→ Work order 1
In the mailing-list post below, which Camel version is the poster using?
→ Work order 2
Translate this sentence from the mailing-list post into Spanish: "Is there any other way if we need to read the file body containing such accented characters?"
→ Work order 3
Carry on the mailing-list post about Camel S3 character encoding, starting after its final line.

━━━ Page extract ━━━

You are viewing a plain text version of this content. The canonical link for it is here.
Posted to users@camel.apache.org by राकेश रवळेकर <ra...@gmail.com> on 2020/10/16 06:10:44 UTC

Character encoding lost when using Camel AWS2S3Endpoint

Hi All,

We have been using Camel to read files from AWS S3 bucket, however we could
see the accented characters in the file body are not readable despite using
covertBodyTo in our routes. Further check in AWS2S3Endpoint.java shows that
the default charset is used as UTF-8 only?

Reader reader = new BufferedReader(new InputStreamReader(s3Object,
Charset.forName(StandardCharsets.UTF_8.name())));

Is there any other way if we need to read the file body containing such
accented characters? Have even tried to change the default charset using

System.setProperty("org.apache.camel.default.charset", "Cp1252");

We are using below versions

<java.version>11</java.version>
<aws.java.sdk.version>2.13.56</aws.java.sdk.version>
<camel-version>3.5.0</camel-version>

Please suggest if we are missing anything?

━━━ Entries provided ━━━

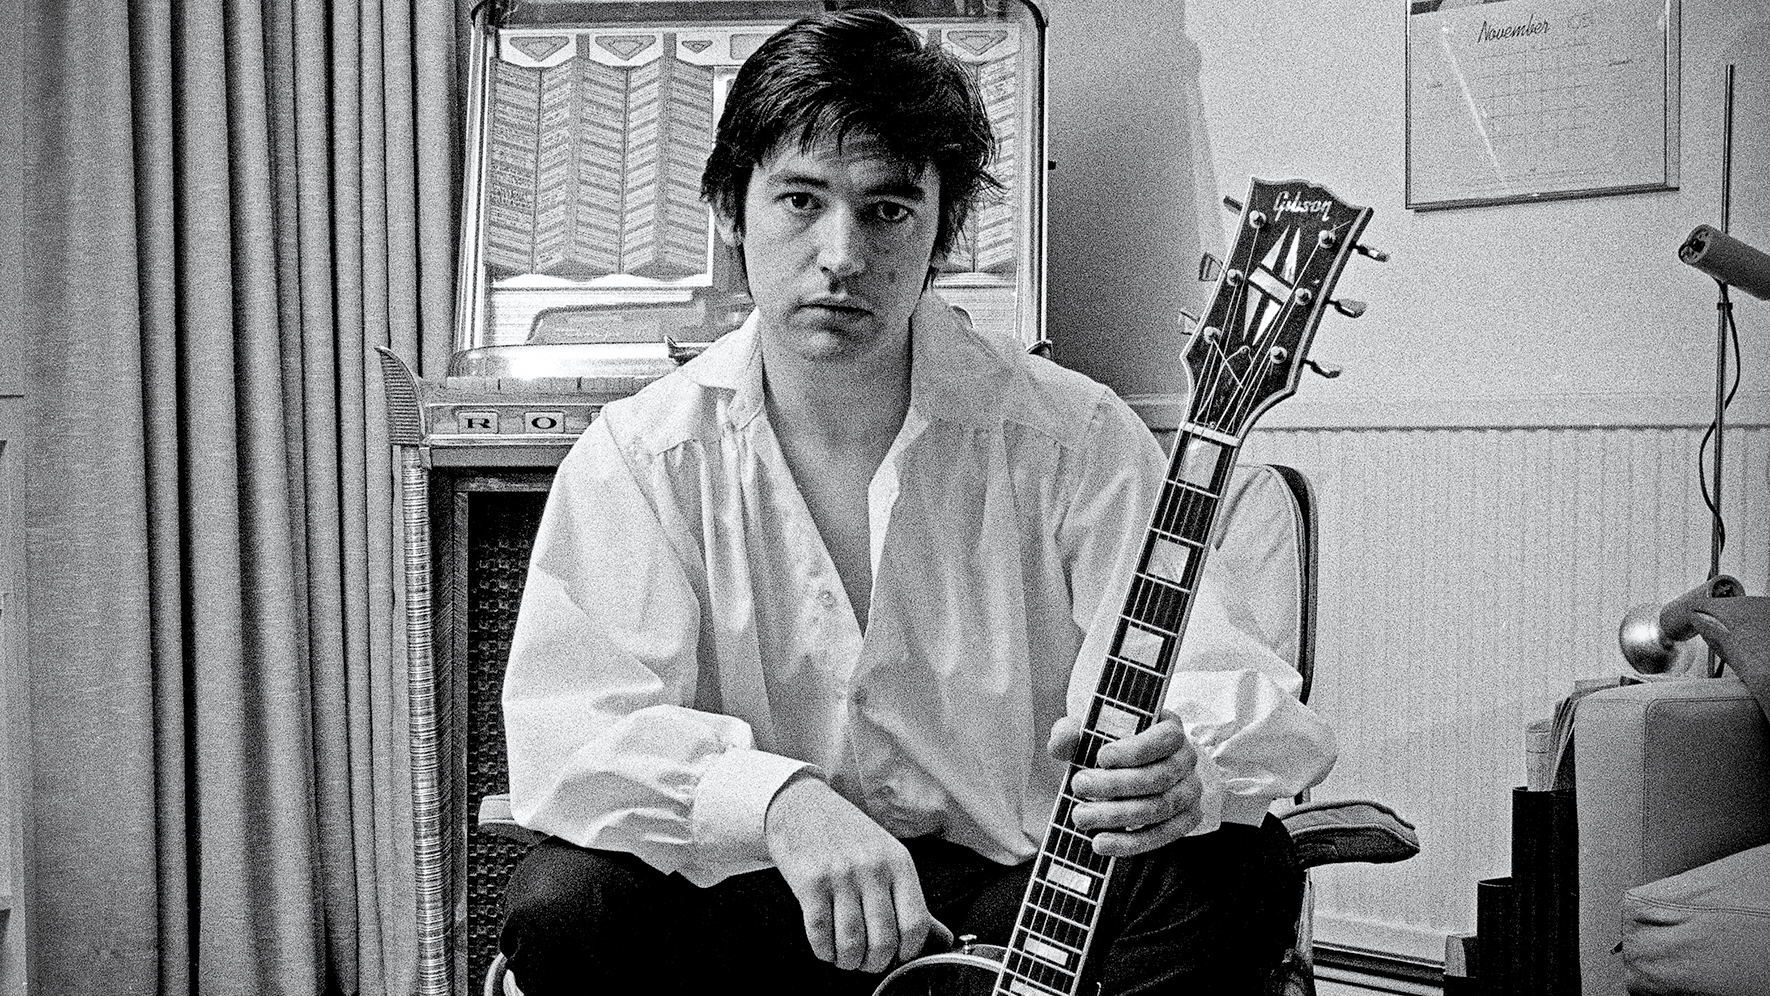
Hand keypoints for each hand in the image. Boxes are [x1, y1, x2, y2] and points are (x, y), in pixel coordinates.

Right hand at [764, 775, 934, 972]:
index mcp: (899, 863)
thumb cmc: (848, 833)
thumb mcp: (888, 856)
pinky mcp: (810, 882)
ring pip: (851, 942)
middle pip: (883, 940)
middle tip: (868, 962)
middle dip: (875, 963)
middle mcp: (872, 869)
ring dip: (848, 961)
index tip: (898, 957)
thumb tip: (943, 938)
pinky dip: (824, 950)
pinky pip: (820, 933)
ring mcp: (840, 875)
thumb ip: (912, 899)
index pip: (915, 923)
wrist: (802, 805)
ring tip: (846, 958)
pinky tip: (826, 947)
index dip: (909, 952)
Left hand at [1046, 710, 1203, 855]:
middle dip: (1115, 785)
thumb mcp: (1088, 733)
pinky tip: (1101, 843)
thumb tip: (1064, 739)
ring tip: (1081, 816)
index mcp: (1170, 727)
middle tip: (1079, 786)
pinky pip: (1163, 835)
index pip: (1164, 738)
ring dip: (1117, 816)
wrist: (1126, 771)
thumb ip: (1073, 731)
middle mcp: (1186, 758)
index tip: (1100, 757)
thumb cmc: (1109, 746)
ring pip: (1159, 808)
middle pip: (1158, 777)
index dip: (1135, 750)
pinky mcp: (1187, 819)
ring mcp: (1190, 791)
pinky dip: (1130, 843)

━━━
━━━ Entries provided ━━━

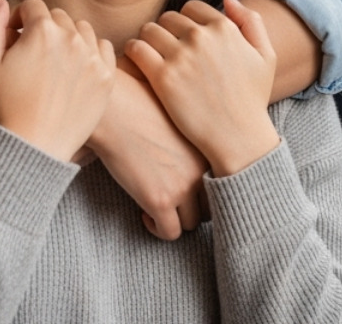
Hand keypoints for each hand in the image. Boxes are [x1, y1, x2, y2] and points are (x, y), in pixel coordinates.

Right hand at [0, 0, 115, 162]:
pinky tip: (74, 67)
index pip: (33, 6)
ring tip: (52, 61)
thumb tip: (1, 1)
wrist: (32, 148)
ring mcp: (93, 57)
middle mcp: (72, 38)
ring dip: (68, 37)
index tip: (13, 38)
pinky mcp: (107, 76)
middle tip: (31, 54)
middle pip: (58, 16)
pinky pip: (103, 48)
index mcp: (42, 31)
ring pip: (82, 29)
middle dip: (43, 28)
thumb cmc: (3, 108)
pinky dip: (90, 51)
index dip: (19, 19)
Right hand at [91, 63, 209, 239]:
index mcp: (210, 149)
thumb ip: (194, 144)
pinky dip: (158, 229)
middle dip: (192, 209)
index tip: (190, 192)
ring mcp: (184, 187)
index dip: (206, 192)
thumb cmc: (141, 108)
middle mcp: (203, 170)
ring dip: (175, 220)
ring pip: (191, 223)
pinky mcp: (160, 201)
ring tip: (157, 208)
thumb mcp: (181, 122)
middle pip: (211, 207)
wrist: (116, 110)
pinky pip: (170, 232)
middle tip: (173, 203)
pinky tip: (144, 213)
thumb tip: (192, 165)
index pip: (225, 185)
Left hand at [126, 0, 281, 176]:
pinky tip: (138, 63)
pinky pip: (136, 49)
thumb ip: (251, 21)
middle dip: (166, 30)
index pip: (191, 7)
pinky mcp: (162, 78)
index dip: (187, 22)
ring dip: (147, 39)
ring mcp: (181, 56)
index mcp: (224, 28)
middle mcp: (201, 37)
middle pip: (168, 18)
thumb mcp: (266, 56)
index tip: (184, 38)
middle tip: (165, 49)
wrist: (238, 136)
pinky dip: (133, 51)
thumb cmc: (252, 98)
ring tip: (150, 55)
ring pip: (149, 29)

━━━
━━━ Entries provided ━━━

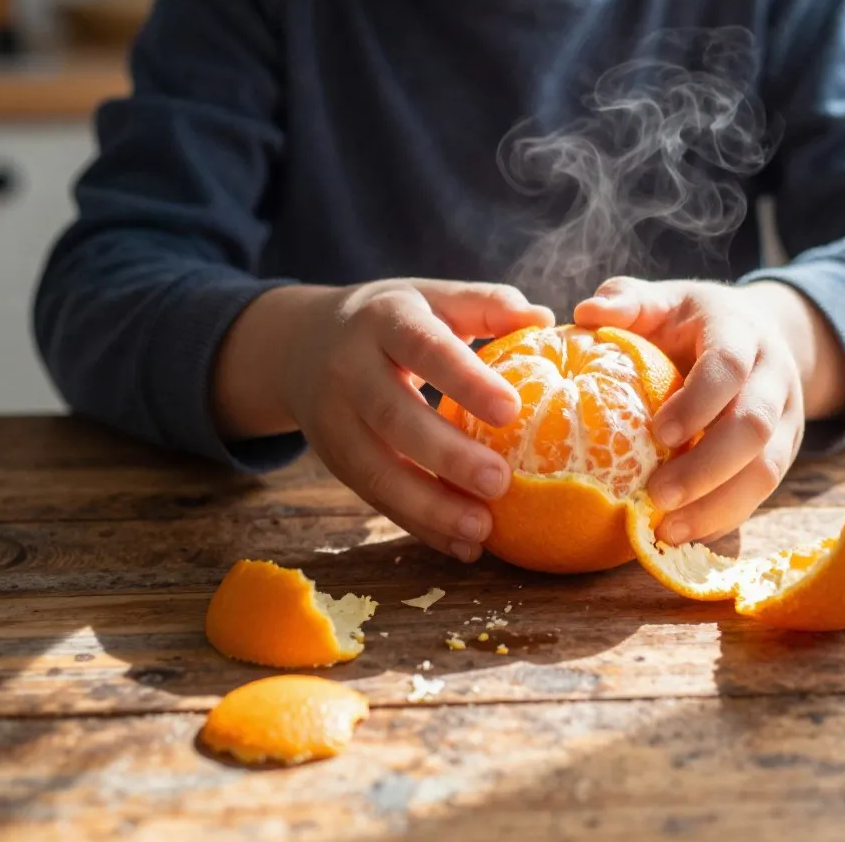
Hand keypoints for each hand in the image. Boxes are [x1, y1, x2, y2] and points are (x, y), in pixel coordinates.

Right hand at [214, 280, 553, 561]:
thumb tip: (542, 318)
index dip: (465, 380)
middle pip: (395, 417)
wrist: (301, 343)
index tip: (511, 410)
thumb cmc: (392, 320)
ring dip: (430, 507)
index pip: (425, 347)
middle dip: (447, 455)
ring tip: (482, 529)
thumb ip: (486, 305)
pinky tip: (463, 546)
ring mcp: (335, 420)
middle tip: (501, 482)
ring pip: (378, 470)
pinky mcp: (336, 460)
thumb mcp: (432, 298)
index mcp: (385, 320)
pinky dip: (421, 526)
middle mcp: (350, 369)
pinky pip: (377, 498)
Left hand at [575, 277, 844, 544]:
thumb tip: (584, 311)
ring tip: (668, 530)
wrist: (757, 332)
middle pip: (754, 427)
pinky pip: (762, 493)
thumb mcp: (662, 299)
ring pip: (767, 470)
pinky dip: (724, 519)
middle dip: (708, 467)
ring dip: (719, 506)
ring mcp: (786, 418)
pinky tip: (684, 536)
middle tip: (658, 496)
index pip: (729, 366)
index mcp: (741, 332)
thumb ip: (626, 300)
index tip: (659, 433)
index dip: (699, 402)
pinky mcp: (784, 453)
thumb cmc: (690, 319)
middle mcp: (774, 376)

━━━

→ Result 1
3.5.0

→ Result 2
¿Hay alguna otra forma si necesitamos leer el cuerpo del archivo que contiene esos caracteres acentuados?

→ Result 3
Re: Character encoding lost when using Camel AWS2S3Endpoint

Posted by Andrea Cosentino <an...@gmail.com>.
Yes, it should be related to EC2 instance environment.

Il giorno ven 16 ott 2020 alle ore 15:04 राकेश रवळेकर <
rakesh.ravlekar@gmail.com> ha scritto:

> Hi Team,
>
> It works with 3.6.0 Snapshot on our local windows/mac machines with
> convertBodyTo(String.class,
> "ISO-8859-1"), however when we run the same on AWS EC2 instance it is
> unable to read the characters. I assume this is related to encoding charset
> or do you have any suggestions?
>
> Thanks
>
> On Fri, Oct 16, 2020 at 12:00 PM राकेश रवळेकर <ra...@gmail.com>
> wrote:
>
> > Thanks for the prompt response, surely I will check with the snapshot
> > version and get back.
> >
> > On Fri, Oct 16, 2020 at 11:49 AM Andrea Cosentino <an...@gmail.com>
> > wrote:
> >
> >> Hello,
> >>
> >> This should be fixed in 3.6.0. We changed the way we populate the body,
> so
> >> the charset is not enforced anymore.
> >>
> >> You can try with 3.6.0-SNAPSHOT.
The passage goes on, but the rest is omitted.